Meine Damen und Herren, ich sage: Hören Sie auf, sich zu verstellen! Seien Sie so, wie Sie wirklich sind - in Ihren nicht öffentlichen Sitzungen und in Ihren Hinterkammergesprächen und in dem, was man in Ihren Druckwerken lesen kann. Nehmen Sie die Maske ab und zeigen Sie das, was Sie wirklich sind. Sie sind nämlich keine demokratische Partei. Sie sind auch keine Demokraten. Sie wollen letztlich einen anderen Staat. Sie vertreten ein Gedankengut, das mit dem Grundgesetz nicht zu vereinbaren ist. Wir werden uns von Ihnen nicht an einem Ring durch die Arena zerren lassen, um uns zu dem zu bekennen, was Sie in Wirklichkeit ablehnen und zerstören wollen. Deswegen werden wir Ihren Antrag ablehnen.

(Beifall bei SPD und CDU und bei der Fraktion DIE LINKE)

Herzlichen Dank. - Das Wort erhält der Abgeordnete Dr. Bernig.

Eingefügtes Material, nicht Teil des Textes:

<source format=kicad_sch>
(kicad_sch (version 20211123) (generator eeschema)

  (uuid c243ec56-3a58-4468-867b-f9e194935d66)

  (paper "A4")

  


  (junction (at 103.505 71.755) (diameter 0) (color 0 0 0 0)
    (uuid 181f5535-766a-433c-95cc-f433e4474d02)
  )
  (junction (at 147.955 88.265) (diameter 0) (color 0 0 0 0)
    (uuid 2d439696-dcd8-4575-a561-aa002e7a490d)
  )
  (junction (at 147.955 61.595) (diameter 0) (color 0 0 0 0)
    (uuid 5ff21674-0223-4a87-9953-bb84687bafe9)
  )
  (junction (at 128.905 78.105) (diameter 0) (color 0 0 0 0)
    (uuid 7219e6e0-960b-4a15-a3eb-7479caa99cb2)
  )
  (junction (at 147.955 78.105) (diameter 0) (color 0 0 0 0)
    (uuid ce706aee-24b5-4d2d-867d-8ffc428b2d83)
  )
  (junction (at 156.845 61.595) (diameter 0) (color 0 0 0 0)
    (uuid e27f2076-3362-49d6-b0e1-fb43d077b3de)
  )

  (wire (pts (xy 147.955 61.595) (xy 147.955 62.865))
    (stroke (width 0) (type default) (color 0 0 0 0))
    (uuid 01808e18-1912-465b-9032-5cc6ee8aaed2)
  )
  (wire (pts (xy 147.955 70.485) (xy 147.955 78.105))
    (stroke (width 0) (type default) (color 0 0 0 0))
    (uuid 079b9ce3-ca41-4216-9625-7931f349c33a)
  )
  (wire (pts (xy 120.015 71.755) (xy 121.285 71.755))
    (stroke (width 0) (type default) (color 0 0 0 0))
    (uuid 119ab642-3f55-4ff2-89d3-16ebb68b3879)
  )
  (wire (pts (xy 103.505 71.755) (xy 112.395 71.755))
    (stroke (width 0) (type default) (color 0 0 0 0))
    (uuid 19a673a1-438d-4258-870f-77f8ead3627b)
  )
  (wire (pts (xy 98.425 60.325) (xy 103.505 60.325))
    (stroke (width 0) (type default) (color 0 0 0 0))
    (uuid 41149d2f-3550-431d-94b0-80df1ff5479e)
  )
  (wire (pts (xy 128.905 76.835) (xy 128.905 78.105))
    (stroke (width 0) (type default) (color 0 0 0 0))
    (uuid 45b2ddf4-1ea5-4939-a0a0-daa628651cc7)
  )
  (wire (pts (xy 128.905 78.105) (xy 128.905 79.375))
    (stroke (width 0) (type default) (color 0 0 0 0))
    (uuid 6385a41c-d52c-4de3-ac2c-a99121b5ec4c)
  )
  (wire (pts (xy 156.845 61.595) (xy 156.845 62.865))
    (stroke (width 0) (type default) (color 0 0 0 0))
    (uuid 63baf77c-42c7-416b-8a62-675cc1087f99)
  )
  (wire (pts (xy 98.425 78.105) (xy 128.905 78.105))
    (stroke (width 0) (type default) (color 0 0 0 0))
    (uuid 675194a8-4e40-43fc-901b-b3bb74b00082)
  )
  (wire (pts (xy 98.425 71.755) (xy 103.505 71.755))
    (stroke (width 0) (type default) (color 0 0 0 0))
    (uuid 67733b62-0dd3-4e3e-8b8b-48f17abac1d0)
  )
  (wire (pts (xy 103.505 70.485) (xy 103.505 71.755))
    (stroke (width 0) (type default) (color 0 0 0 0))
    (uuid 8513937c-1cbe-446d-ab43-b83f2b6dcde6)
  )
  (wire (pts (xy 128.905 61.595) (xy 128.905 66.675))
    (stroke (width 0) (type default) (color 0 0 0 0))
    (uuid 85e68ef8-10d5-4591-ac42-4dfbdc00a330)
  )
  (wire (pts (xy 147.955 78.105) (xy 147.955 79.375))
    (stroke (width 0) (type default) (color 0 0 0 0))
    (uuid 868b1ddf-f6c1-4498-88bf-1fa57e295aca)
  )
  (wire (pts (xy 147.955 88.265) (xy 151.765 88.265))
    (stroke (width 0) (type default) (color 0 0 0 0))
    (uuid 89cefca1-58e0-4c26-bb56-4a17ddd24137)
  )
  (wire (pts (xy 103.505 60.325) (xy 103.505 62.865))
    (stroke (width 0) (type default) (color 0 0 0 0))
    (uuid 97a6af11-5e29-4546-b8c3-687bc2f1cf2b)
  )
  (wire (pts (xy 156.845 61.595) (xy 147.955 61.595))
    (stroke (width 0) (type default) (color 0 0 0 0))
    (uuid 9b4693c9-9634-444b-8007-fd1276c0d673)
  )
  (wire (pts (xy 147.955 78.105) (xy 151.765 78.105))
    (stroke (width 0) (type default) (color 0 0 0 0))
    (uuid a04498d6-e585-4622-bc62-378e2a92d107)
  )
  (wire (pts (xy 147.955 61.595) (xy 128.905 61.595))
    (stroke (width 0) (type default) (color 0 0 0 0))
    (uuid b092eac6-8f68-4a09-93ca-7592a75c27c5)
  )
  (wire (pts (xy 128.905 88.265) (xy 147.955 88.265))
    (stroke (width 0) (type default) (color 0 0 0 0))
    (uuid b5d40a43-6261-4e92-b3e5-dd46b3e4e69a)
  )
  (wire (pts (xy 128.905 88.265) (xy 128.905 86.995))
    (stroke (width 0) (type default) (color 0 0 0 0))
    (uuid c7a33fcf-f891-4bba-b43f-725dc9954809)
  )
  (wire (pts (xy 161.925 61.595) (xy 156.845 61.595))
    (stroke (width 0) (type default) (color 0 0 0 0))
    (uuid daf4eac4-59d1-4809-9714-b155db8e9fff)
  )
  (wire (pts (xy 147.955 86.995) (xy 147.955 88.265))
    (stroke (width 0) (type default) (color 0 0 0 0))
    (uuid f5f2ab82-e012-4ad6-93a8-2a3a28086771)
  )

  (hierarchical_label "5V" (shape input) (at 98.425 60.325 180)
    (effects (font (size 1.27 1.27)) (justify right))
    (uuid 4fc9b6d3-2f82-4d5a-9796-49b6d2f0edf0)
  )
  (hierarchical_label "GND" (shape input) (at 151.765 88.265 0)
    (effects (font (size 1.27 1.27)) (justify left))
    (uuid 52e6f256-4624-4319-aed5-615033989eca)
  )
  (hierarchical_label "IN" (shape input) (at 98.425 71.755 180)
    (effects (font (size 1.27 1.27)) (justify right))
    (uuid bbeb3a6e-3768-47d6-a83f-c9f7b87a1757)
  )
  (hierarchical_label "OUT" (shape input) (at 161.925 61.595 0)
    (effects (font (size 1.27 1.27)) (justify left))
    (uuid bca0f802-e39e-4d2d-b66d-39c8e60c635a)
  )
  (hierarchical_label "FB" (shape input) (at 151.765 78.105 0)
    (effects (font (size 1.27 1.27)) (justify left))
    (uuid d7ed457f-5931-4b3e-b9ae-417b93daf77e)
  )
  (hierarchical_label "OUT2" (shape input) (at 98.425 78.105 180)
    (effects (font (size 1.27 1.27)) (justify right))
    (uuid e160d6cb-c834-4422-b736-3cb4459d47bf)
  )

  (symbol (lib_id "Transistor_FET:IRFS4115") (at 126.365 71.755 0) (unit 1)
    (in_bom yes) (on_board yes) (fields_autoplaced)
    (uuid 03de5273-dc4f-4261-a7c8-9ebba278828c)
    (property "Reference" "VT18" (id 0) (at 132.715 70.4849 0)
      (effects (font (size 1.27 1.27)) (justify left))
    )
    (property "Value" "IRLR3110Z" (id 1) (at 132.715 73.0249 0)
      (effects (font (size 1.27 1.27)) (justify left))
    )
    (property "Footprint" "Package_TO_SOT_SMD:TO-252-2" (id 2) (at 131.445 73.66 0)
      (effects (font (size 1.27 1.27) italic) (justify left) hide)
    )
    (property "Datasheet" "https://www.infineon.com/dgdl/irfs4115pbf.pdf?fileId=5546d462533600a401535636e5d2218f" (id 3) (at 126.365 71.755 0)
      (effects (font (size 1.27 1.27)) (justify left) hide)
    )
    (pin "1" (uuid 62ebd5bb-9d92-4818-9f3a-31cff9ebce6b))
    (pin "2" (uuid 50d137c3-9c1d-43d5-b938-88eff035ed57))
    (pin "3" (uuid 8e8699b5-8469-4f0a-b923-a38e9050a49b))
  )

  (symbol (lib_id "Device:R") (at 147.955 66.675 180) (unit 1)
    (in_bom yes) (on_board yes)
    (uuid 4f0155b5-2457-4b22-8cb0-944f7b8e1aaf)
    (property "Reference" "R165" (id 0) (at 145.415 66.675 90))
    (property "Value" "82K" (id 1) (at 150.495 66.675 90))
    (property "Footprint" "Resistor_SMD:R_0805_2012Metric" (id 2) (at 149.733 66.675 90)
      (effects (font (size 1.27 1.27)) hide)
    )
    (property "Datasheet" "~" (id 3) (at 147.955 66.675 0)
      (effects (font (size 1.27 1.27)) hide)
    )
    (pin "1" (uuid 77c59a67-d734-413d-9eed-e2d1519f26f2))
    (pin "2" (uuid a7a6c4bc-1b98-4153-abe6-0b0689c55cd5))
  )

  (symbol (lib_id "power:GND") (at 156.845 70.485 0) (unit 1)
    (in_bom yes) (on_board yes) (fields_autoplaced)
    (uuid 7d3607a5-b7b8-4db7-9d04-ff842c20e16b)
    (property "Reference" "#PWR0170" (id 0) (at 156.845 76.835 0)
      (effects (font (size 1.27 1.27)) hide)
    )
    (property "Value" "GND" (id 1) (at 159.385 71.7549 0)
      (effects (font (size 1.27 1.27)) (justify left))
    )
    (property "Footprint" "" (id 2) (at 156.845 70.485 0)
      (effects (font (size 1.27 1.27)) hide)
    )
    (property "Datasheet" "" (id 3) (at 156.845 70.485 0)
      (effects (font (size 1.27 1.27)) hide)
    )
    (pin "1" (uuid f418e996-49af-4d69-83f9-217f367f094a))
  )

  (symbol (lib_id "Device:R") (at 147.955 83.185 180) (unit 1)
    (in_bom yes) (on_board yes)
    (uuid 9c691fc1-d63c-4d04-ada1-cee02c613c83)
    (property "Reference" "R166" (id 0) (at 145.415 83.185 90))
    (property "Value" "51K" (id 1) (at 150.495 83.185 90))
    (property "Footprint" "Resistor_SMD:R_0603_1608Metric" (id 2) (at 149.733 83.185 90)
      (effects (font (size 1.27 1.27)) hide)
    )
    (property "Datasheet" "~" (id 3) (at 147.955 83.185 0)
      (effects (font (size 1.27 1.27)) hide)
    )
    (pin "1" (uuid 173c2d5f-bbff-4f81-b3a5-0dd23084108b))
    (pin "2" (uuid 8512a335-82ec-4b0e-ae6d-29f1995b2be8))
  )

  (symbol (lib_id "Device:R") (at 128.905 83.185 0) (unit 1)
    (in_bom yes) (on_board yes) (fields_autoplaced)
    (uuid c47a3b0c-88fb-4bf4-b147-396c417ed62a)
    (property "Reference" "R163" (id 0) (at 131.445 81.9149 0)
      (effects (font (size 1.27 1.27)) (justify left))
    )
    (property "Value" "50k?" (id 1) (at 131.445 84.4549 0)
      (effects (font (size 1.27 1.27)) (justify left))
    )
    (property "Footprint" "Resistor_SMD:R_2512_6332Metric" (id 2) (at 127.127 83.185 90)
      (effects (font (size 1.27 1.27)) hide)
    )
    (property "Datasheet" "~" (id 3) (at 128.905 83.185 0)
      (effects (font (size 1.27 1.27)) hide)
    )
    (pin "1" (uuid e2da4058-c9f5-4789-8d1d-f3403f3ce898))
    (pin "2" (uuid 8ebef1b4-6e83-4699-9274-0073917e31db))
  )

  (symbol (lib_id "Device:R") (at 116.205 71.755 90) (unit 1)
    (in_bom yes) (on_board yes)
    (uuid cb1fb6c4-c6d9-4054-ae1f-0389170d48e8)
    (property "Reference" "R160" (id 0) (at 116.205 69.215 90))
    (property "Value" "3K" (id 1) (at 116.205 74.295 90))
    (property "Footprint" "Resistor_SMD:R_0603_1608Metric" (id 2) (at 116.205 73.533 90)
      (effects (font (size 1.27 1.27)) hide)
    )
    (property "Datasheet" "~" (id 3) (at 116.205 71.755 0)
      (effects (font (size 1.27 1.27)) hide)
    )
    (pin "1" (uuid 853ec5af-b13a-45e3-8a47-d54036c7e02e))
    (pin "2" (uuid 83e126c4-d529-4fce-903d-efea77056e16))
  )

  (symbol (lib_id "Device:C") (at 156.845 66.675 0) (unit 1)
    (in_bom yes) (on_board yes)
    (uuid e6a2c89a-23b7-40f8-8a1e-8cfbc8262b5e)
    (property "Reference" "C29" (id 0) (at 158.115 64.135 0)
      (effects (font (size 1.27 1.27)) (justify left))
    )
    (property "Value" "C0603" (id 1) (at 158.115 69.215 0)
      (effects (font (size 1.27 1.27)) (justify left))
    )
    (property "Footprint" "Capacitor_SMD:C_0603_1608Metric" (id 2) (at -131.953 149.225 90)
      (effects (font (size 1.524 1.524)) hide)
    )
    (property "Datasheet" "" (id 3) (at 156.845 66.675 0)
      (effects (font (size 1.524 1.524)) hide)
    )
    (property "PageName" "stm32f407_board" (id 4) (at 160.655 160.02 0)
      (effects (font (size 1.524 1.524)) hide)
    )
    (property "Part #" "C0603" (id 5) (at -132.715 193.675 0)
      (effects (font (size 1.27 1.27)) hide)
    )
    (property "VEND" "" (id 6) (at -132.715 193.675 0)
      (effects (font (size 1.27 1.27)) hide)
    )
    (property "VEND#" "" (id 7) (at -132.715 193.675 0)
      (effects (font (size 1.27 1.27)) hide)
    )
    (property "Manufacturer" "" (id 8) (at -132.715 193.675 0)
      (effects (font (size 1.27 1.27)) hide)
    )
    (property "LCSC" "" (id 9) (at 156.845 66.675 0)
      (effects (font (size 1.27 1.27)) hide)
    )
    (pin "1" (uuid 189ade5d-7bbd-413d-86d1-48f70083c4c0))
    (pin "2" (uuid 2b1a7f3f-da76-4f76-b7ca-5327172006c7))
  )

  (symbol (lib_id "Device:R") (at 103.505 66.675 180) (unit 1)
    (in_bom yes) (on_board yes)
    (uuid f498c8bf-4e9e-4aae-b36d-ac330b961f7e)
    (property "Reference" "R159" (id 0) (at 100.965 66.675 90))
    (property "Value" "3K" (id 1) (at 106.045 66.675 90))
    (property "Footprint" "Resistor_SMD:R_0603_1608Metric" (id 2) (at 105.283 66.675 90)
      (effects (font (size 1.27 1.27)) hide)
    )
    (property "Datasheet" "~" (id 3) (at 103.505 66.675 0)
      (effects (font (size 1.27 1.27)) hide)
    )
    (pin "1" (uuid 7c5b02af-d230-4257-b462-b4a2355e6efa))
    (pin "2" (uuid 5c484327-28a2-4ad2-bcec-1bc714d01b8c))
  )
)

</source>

Sehr geehrte Frau Präsidentin! Liebe Kolleginnen und Kollegen! Der Antrag der DVU-Fraktion ist ein Schaufensterantrag, der an Heuchelei kaum zu überbieten ist. Genauso ist es mit Ihrem Bekenntnis zur Verfassungstreue, Herr Nonninger.

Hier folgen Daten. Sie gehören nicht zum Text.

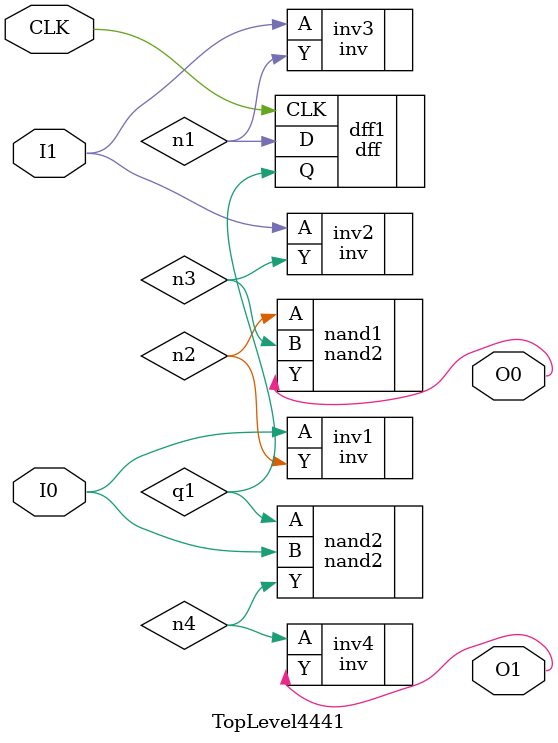
<source format=v>

module TopLevel4441(I0, I1, CLK, O0, O1);
  input I0, I1, CLK;
  output O0, O1;
  
  wire n1, n2, n3, q1, n4;
  
  // Combinational logic for O0 using NAND: I0 | I1 = ~(~I0 & ~I1)
  inv inv1(.A(I0), .Y(n2));            // n2 = ~I0
  inv inv2(.A(I1), .Y(n3));            // n3 = ~I1
  nand2 nand1(.A(n2), .B(n3), .Y(O0)); // O0 = ~(~I0 & ~I1) = I0 | I1
  
  // Registered output O1 using NAND: q1 & I0 = ~(~q1 | ~I0) = ~~(q1 & I0)
  inv inv3(.A(I1), .Y(n1));            // n1 = ~I1
  dff dff1(.D(n1), .CLK(CLK), .Q(q1)); // q1 = register(~I1)
  nand2 nand2(.A(q1), .B(I0), .Y(n4)); // n4 = ~(q1 & I0)
  inv inv4(.A(n4), .Y(O1));            // O1 = ~~(q1 & I0) = q1 & I0
  
endmodule

</source>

Die DVU-Fraktion spielt sich in ihrem Antrag als Gralshüter der freiheitlich-demokratischen Grundordnung auf. Dabei weiß man doch, dass ihr Vorsitzender und Parlamentarischer Geschäftsführer der Brandenburger Spitzenkandidat der NPD für die Bundestagswahl 2005 war. Die Kooperation der DVU mit der NPD - Kollege Schulze hat darauf hingewiesen - ist hinreichend bekannt.

Dass die NPD verfassungsfeindlich ist und die freiheitlich-demokratische Grundordnung durch eine Diktatur ersetzen will, die eine demokratische Rechtsordnung gar nicht kennt, weiß man. Der Vorsitzende der DVU selbst hat auf dem Parteitag am 25.02.2007 das bestehende Politik- und Wirtschaftssystem als Verirrung des menschlichen Geistes bezeichnet, das auf Dauer nicht lebensfähig sei. Der NPD-Vorsitzende Voigt hat erklärt, dass er die Bundesrepublik abwickeln will. Wie das passieren soll, dokumentiert die NPD auch damit, dass sie verurteilte Gewalttäter für Kommunalparlamente kandidieren lässt, wie das in Guben der Fall ist.

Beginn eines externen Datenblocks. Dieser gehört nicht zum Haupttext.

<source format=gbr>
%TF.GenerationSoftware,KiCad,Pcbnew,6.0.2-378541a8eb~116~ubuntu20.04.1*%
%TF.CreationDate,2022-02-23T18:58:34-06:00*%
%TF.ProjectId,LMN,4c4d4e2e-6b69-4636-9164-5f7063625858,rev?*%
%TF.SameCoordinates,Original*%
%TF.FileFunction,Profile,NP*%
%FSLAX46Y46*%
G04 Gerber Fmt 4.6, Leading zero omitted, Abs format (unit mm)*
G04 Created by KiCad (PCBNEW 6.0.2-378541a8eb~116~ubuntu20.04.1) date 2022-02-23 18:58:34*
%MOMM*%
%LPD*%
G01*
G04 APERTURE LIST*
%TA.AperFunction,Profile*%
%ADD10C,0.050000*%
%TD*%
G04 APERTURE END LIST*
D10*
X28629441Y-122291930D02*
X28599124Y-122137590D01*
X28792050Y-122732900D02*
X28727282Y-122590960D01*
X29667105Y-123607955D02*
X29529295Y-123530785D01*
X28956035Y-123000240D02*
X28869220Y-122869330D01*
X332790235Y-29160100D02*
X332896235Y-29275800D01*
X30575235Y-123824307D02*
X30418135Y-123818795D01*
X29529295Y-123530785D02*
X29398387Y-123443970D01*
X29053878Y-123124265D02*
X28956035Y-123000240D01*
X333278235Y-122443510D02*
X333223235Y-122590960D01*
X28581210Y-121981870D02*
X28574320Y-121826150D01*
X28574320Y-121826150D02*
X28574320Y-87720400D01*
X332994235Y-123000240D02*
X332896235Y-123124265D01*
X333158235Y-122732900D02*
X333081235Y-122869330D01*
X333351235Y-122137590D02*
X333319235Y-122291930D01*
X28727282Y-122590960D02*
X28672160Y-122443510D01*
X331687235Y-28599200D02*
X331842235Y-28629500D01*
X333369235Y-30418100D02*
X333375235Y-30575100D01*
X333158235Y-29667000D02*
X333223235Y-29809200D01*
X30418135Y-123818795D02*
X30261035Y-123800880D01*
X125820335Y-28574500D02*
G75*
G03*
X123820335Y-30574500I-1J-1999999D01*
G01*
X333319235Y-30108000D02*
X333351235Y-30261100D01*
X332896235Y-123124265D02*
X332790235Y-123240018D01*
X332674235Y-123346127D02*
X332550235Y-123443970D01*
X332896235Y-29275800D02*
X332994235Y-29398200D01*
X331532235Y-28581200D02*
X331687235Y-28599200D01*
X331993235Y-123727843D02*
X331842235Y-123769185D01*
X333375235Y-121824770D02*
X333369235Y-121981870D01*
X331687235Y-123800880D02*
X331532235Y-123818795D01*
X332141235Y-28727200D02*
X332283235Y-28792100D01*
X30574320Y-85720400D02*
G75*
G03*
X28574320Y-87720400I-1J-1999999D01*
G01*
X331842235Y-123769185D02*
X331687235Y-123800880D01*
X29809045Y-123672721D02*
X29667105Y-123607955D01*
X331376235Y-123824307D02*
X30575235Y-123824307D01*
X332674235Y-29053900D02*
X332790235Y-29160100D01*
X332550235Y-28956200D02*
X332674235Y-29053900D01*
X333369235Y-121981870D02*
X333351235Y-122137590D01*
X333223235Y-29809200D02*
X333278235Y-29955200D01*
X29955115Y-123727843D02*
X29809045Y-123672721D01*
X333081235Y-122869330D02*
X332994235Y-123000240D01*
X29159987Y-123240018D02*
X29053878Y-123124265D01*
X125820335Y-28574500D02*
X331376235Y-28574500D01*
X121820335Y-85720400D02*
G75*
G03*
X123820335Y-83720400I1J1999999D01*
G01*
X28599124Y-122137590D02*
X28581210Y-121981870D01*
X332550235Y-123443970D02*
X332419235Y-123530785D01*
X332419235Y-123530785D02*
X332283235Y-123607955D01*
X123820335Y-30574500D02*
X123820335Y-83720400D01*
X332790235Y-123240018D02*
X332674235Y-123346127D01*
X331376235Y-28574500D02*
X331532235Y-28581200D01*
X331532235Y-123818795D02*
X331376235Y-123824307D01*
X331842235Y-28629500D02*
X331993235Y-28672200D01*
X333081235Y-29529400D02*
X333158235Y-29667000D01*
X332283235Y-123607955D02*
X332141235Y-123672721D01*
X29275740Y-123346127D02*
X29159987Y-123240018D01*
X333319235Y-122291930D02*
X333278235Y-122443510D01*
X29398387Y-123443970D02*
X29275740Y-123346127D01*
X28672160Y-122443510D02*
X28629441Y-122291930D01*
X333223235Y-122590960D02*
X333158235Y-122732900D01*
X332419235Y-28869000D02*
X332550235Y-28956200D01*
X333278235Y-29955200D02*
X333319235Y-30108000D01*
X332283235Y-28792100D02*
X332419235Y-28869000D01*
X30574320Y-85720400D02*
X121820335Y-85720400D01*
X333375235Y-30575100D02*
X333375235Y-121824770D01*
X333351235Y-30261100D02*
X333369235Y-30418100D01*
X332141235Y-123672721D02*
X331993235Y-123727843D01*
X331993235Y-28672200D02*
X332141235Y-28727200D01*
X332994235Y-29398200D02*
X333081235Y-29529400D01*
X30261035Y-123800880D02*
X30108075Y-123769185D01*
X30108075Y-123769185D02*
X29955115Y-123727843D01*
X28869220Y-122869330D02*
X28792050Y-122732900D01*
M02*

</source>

Das alles ist bezeichnend genug für die tatsächlichen Ziele rechtsextremer Parteien. Das sollte und muss man den Bürge

rinnen und Bürgern vor den Kommunalwahlen noch einmal ganz deutlich sagen.

(Görke [DIE LINKE]: Genau! - Beifall bei der Fraktion DIE LINKE)

Es ist keine Frage der inhaltlichen Auseinandersetzung, sondern eine Frage der politischen Hygiene und des Schutzes der Demokratie, diesen Antrag abzulehnen.

(Beifall bei der Fraktion DIE LINKE)

Herzlichen Dank. - Die Landesregierung verzichtet. Somit erhält Herr Abgeordneter Nonninger noch einmal das Wort.

(Frau Mächtig [DIE LINKE]: Das reicht!)

Frau Präsidentin! Meine Damen und Herren! Ich bin über die Reaktion meiner Vorredner auf meinen Antrag schon einigermaßen erstaunt.